Struggling Aegerion Diversifies With Fat Disease Drug

Xconomy Boston — 

Aegerion Pharmaceuticals has been in the news for all the wrong reasons of late. The launch of its rare disease drug, lomitapide (Juxtapid), has stalled. The company is worth less than a third of what it was last year. Today the Cambridge, MA-based company is trying to turn the conversation elsewhere—to an FDA-approved rare disease drug it is acquiring from pharma giant AstraZeneca.

Aegerion (NASDAQ: AEGR) is paying AstraZeneca $325 million in cash up front to acquire and commercialize metreleptin (Myalept), an injectable drug for generalized lipodystrophy. This ultra-rare condition, characterized by the loss of fat tissue, can lead to a number of severe metabolic disorders, like high triglyceride levels or an inability to break down sugar. The condition is caused by a deficiency of leptin, a hormone that helps regulate appetite, energy expenditure, and the amount of fat stored in the body. Metreleptin is a recombinant form of that hormone.

The drug has been passed around a bit. It was first owned by Amylin Pharmaceuticals, which was developing it as a treatment for obesity and high triglycerides or diabetes in patients with lipodystrophy. Amylin was bought by Bristol-Myers Squibb and AstraZeneca a few years ago (Bristol later divested its stake), and AstraZeneca eventually won FDA approval of the drug in the U.S. in February.

The drug, however, was given a limited label. It’s only approved for complications of general lipodystrophy (“general” referring to a complete loss of fat tissue)—a patient group Aegerion executives calculated as one in a million—partially due to safety concerns.

**Supplied records**.
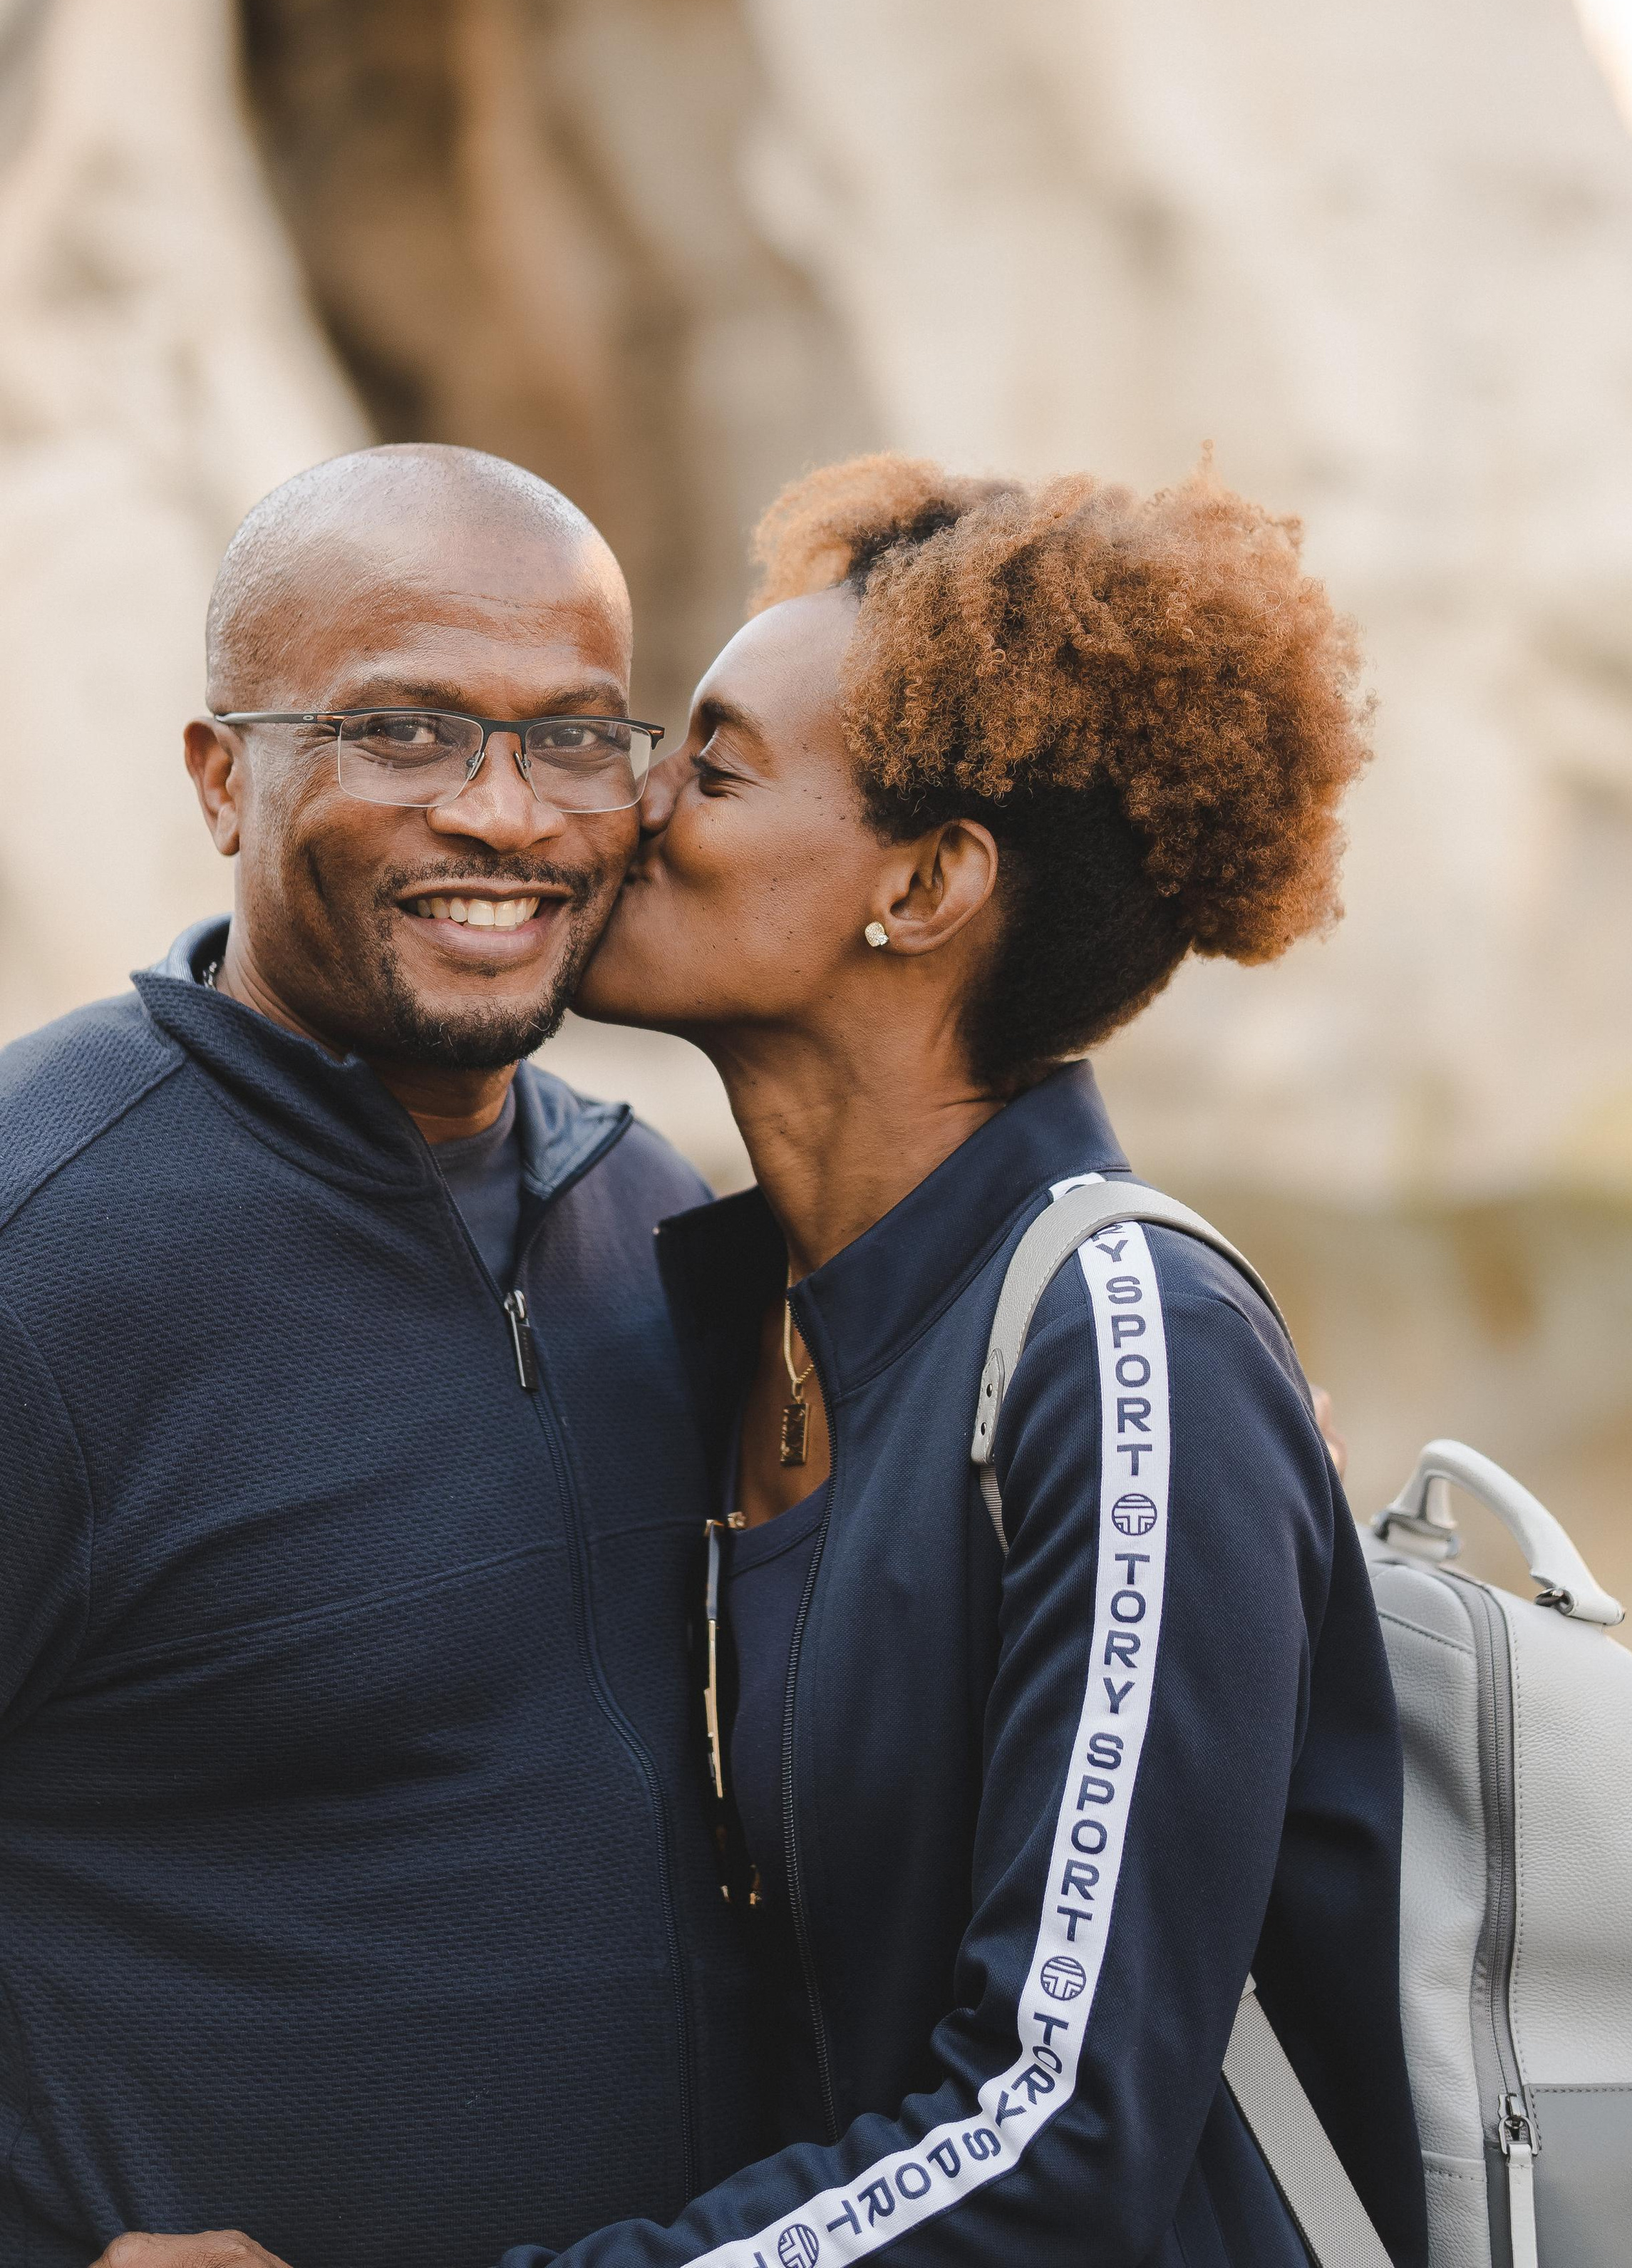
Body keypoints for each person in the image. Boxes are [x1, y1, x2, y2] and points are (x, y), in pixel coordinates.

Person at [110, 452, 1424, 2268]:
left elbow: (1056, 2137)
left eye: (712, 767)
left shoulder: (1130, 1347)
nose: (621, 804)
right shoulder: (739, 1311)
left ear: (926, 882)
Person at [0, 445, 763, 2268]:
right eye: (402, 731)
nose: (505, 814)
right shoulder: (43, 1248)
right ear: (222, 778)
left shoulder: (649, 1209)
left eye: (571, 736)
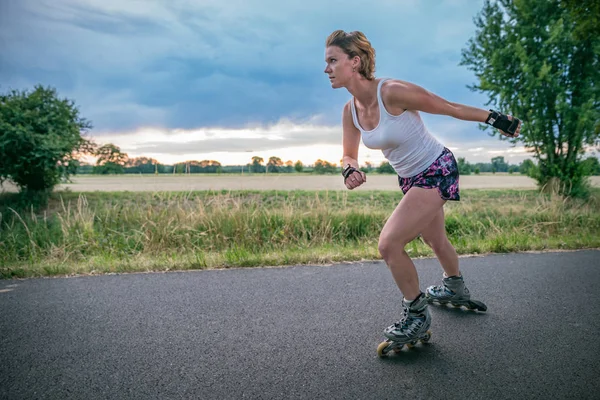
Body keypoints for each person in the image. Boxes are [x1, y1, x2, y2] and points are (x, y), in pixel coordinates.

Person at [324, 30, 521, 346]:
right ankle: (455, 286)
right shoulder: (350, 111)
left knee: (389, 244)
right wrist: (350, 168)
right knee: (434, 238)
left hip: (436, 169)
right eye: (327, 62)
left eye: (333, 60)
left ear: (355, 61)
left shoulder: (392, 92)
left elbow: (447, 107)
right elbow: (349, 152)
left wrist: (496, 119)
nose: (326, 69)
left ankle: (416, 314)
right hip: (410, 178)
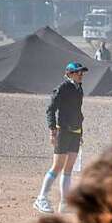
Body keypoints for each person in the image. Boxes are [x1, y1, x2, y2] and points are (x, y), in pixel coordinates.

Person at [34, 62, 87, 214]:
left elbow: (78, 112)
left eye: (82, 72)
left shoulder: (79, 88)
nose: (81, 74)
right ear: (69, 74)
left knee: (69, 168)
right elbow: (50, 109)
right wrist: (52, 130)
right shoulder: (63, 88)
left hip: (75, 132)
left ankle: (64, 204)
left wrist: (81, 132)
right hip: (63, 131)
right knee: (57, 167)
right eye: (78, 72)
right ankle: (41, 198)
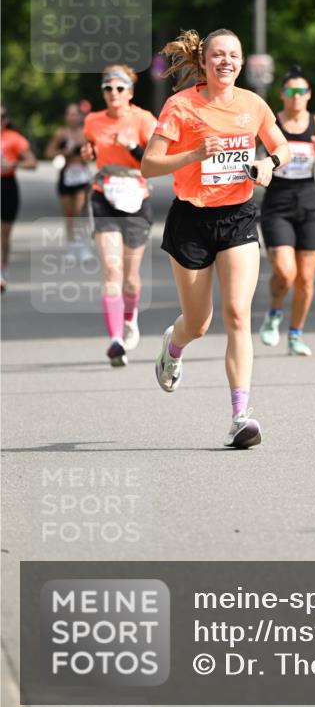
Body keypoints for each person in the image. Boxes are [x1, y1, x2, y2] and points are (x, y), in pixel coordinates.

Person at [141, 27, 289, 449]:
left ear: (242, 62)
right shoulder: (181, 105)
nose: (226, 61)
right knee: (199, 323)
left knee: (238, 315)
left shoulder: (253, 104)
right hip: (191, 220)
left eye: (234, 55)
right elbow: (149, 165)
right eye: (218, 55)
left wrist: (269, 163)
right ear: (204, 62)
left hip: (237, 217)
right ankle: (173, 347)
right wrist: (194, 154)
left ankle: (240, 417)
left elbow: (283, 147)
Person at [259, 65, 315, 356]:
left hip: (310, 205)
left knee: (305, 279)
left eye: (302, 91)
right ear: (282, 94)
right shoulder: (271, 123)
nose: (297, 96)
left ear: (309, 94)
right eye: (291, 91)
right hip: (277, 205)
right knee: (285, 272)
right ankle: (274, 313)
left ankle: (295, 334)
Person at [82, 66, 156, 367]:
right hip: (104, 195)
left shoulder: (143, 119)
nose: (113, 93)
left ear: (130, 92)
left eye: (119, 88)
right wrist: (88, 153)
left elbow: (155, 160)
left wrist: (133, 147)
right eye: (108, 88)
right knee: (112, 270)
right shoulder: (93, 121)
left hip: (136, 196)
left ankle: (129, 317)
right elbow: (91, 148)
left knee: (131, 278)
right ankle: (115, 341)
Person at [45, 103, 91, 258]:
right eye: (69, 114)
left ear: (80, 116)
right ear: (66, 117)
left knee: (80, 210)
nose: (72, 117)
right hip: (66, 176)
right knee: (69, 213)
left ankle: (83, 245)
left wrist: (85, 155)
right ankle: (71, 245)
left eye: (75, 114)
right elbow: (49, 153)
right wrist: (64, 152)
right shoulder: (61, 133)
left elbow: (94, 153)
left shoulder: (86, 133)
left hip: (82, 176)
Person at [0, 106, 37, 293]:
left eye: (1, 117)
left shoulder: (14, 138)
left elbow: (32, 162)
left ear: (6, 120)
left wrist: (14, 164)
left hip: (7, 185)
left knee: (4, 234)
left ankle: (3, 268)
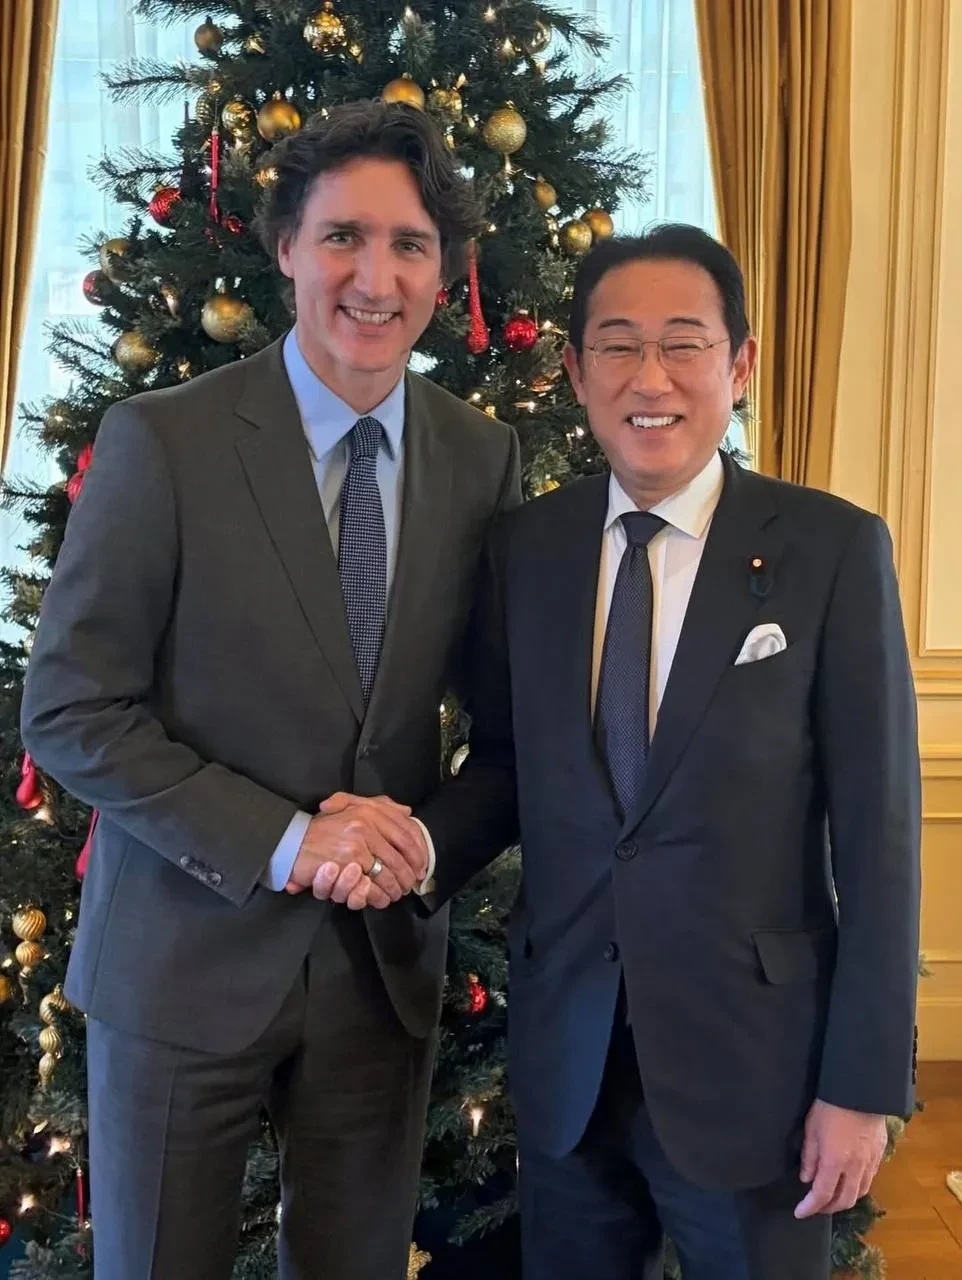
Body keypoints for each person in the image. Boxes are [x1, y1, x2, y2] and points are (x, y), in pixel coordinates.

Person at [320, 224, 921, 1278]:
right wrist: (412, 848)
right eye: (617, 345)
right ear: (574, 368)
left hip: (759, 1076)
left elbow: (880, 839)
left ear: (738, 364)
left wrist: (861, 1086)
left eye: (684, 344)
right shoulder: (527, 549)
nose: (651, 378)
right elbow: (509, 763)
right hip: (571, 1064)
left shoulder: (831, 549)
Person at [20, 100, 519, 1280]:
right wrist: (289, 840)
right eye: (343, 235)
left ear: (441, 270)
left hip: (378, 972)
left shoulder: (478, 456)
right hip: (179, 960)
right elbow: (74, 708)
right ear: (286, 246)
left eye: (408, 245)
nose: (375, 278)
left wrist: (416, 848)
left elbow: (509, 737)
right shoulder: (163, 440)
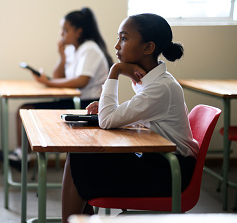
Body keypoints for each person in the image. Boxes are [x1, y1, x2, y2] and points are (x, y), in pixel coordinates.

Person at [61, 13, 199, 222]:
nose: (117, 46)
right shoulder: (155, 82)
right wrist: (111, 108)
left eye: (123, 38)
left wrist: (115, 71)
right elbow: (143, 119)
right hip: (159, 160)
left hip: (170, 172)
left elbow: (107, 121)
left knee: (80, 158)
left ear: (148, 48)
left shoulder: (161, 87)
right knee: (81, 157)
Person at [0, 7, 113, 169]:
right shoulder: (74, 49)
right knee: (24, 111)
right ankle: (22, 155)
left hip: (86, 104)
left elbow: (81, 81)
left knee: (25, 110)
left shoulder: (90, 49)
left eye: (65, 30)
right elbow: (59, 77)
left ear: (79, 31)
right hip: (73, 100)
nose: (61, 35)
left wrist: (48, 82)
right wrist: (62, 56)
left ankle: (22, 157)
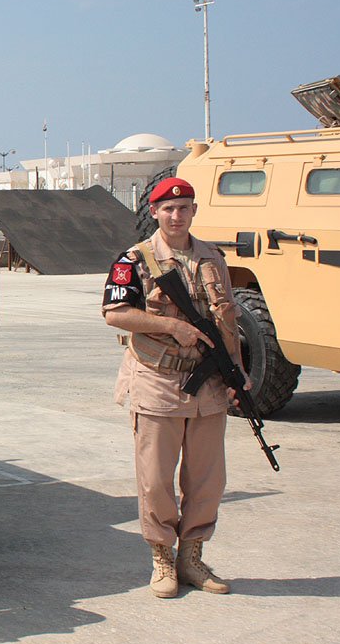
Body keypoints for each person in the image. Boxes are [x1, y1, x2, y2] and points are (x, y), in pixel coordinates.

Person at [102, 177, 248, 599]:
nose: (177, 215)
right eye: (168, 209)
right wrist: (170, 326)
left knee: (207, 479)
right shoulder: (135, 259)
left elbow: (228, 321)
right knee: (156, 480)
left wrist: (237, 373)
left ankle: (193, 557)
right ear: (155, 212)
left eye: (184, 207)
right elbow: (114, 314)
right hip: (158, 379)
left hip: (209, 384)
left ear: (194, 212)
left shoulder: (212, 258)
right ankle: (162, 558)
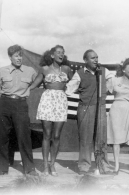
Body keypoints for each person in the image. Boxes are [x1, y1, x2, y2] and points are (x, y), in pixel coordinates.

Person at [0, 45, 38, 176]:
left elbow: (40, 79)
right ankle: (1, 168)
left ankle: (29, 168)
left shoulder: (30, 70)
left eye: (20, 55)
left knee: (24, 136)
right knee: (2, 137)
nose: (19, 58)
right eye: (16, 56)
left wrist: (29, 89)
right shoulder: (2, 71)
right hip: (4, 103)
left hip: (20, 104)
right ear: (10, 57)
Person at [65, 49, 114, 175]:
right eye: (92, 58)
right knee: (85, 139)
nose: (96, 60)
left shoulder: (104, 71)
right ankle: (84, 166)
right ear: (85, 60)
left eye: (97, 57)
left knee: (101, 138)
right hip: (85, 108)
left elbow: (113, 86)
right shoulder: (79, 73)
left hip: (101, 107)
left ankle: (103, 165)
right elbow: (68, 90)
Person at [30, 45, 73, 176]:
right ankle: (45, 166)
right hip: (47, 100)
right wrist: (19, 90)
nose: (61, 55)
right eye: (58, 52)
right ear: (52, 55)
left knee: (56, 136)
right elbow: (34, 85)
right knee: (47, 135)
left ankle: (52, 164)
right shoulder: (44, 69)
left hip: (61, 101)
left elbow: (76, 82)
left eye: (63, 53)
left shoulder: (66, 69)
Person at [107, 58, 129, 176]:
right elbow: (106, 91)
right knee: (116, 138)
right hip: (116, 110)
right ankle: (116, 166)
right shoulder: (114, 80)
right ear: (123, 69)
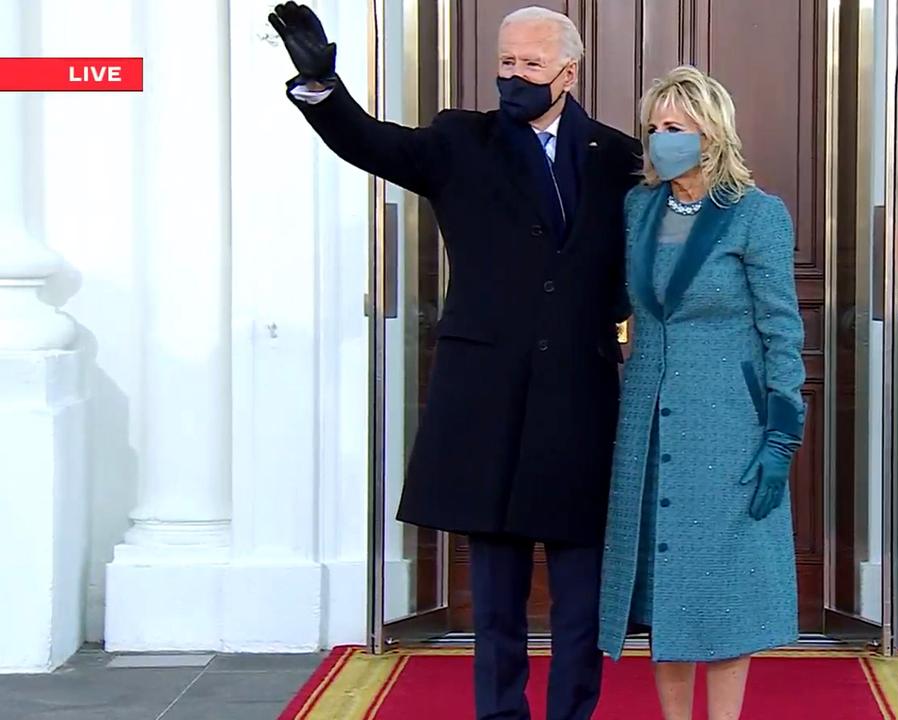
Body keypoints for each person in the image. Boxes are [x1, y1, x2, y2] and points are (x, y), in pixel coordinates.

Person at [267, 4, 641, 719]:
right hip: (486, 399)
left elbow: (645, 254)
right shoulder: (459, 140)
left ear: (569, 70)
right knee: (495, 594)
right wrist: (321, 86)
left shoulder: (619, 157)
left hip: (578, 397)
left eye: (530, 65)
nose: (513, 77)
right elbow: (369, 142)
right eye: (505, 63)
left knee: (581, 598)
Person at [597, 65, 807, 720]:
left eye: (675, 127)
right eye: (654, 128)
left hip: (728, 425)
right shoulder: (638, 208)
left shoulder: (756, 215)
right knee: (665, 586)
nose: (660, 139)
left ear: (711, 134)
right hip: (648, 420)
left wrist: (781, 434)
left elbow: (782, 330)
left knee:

**Questions on the material**.
- A) Copy everything in the Aegerion article from "Aegerion Pharmaceuticals has" down to "pharma giant AstraZeneca.", swapping "stalled" for "slowed".
- B) According to the Aegerion article, how much is Aegerion paying AstraZeneca up front for metreleptin?
- C) Pick up the Aegerion article from where it stops.
The rows come from a separate source.

**Answers to the problems**.
- A)
Aegerion Pharmaceuticals has been in the news for all the wrong reasons of late. The launch of its rare disease drug, lomitapide (Juxtapid), has slowed. The company is worth less than a third of what it was last year. Today the Cambridge, MA-based company is trying to turn the conversation elsewhere—to an FDA-approved rare disease drug it is acquiring from pharma giant AstraZeneca.

- B) $325 million in cash.

- C)
Nonetheless, buying metreleptin gives Aegerion a chance to diversify beyond its only other drug, lomitapide, a treatment for a rare genetic form of very high cholesterol, and tell a different story to investors. The company’s share price has fallen precipitously over the past year or so, because lomitapide hasn’t lived up to expectations, and competition is looming from a group of drugs from Amgen and Sanofi/Regeneron Pharmaceuticals. Aegerion recently significantly lowered its financial projections for the year, from $180 million-$200 million in sales to $150 million-$160 million. The company was worth close to $90 a share in July 2013; it’s now worth just over $20. CEO Marc Beer was also named in allegations of illegal drug use in the messy divorce proceedings between Jefferies & Co. banker Sage Kelly and his wife (Beer has denied the allegations).

In need of another revenue stream, Aegerion picked up metreleptin. On a conference call with analysts, Aegerion executives projected the drug could generate somewhere between $200 million and $250 million in peak net sales. Those assumptions were based on Aegerion winning approval of metreleptin in Europe, commercializing it in a number of countries, adding an additional indication to its label for patients with a partial loss of fat tissue and severe complications, and hiking up the price of the drug, which currently costs $325,000 per patient, per year. Beer didn’t specify just how much of a price increase Aegerion is contemplating, but said that the company will provide more details on its launch plans and pricing strategy once the deal closes in early January.

Still, there are big questions as to the drug’s potential. Aegerion executives said on the conference call that the company plans to file for approval in Europe based on the drug’s existing data; but neither Amylin nor AstraZeneca were able to do so. Also, while Aegerion aims to expand the market for the drug to included patients partial loss of fat tissue, the FDA didn’t previously approve the drug for that indication because it didn’t feel that safety and efficacy for those patients been satisfactorily demonstrated in clinical trials. (“It’s something we’ll have to demonstrate prospectively,” said chief medical officer Mark Sumeray.)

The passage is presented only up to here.